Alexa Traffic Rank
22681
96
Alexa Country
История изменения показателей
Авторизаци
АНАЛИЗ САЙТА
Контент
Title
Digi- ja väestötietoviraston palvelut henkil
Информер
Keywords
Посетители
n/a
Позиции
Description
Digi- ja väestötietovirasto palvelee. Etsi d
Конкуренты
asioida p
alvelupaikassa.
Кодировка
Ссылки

....

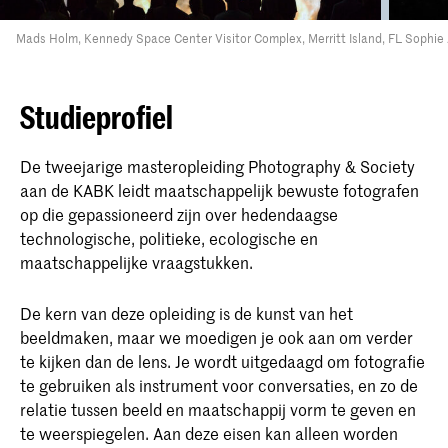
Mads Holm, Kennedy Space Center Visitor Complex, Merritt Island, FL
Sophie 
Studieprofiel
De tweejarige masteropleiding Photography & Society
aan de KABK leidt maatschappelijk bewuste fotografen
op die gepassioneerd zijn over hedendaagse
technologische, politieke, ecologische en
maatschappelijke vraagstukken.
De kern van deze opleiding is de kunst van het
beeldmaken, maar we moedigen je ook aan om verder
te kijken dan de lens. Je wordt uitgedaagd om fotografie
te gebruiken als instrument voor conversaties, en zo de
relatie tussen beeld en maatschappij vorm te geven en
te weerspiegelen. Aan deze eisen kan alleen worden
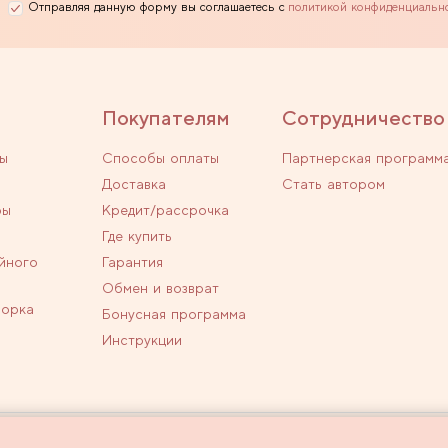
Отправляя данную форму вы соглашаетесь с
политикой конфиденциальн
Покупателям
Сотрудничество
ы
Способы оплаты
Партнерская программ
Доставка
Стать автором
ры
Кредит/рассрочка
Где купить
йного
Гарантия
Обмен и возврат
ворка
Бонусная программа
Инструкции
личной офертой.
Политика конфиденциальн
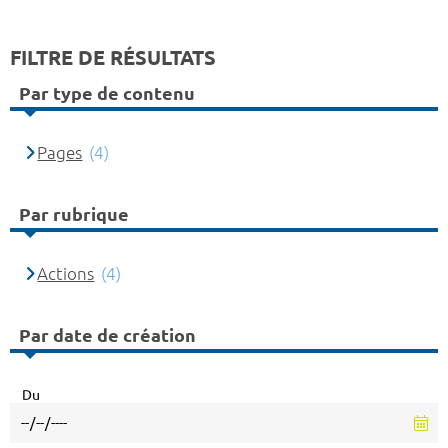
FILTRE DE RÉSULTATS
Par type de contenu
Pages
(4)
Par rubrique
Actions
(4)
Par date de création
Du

....

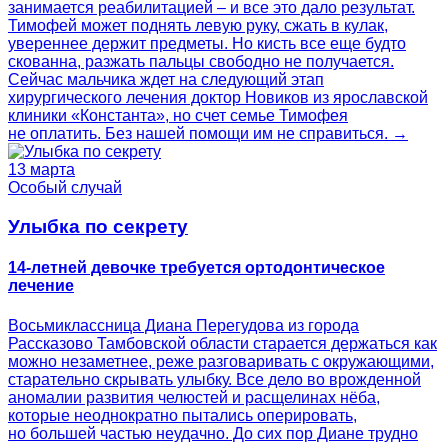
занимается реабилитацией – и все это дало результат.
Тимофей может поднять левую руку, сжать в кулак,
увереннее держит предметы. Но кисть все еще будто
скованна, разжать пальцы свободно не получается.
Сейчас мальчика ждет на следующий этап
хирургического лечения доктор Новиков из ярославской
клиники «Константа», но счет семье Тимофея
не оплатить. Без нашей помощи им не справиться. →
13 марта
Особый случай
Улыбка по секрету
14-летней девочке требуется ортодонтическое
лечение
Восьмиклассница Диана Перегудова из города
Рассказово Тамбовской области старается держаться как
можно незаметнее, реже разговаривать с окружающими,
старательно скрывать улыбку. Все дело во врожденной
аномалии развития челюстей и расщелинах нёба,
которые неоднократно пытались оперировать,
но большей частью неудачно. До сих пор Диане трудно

....

▶ _What to produce_: Set down again, word for word, the stretch of records from the line with "аномалии развития челюстей" to the line with "но большей частью", both of those lines included.

▶ _Solution to this exercise_:
аномалии развития челюстей и расщелинах нёба,
которые неоднократно пытались оперировать,
но большей частью неудачно. До сих пор Диане трудно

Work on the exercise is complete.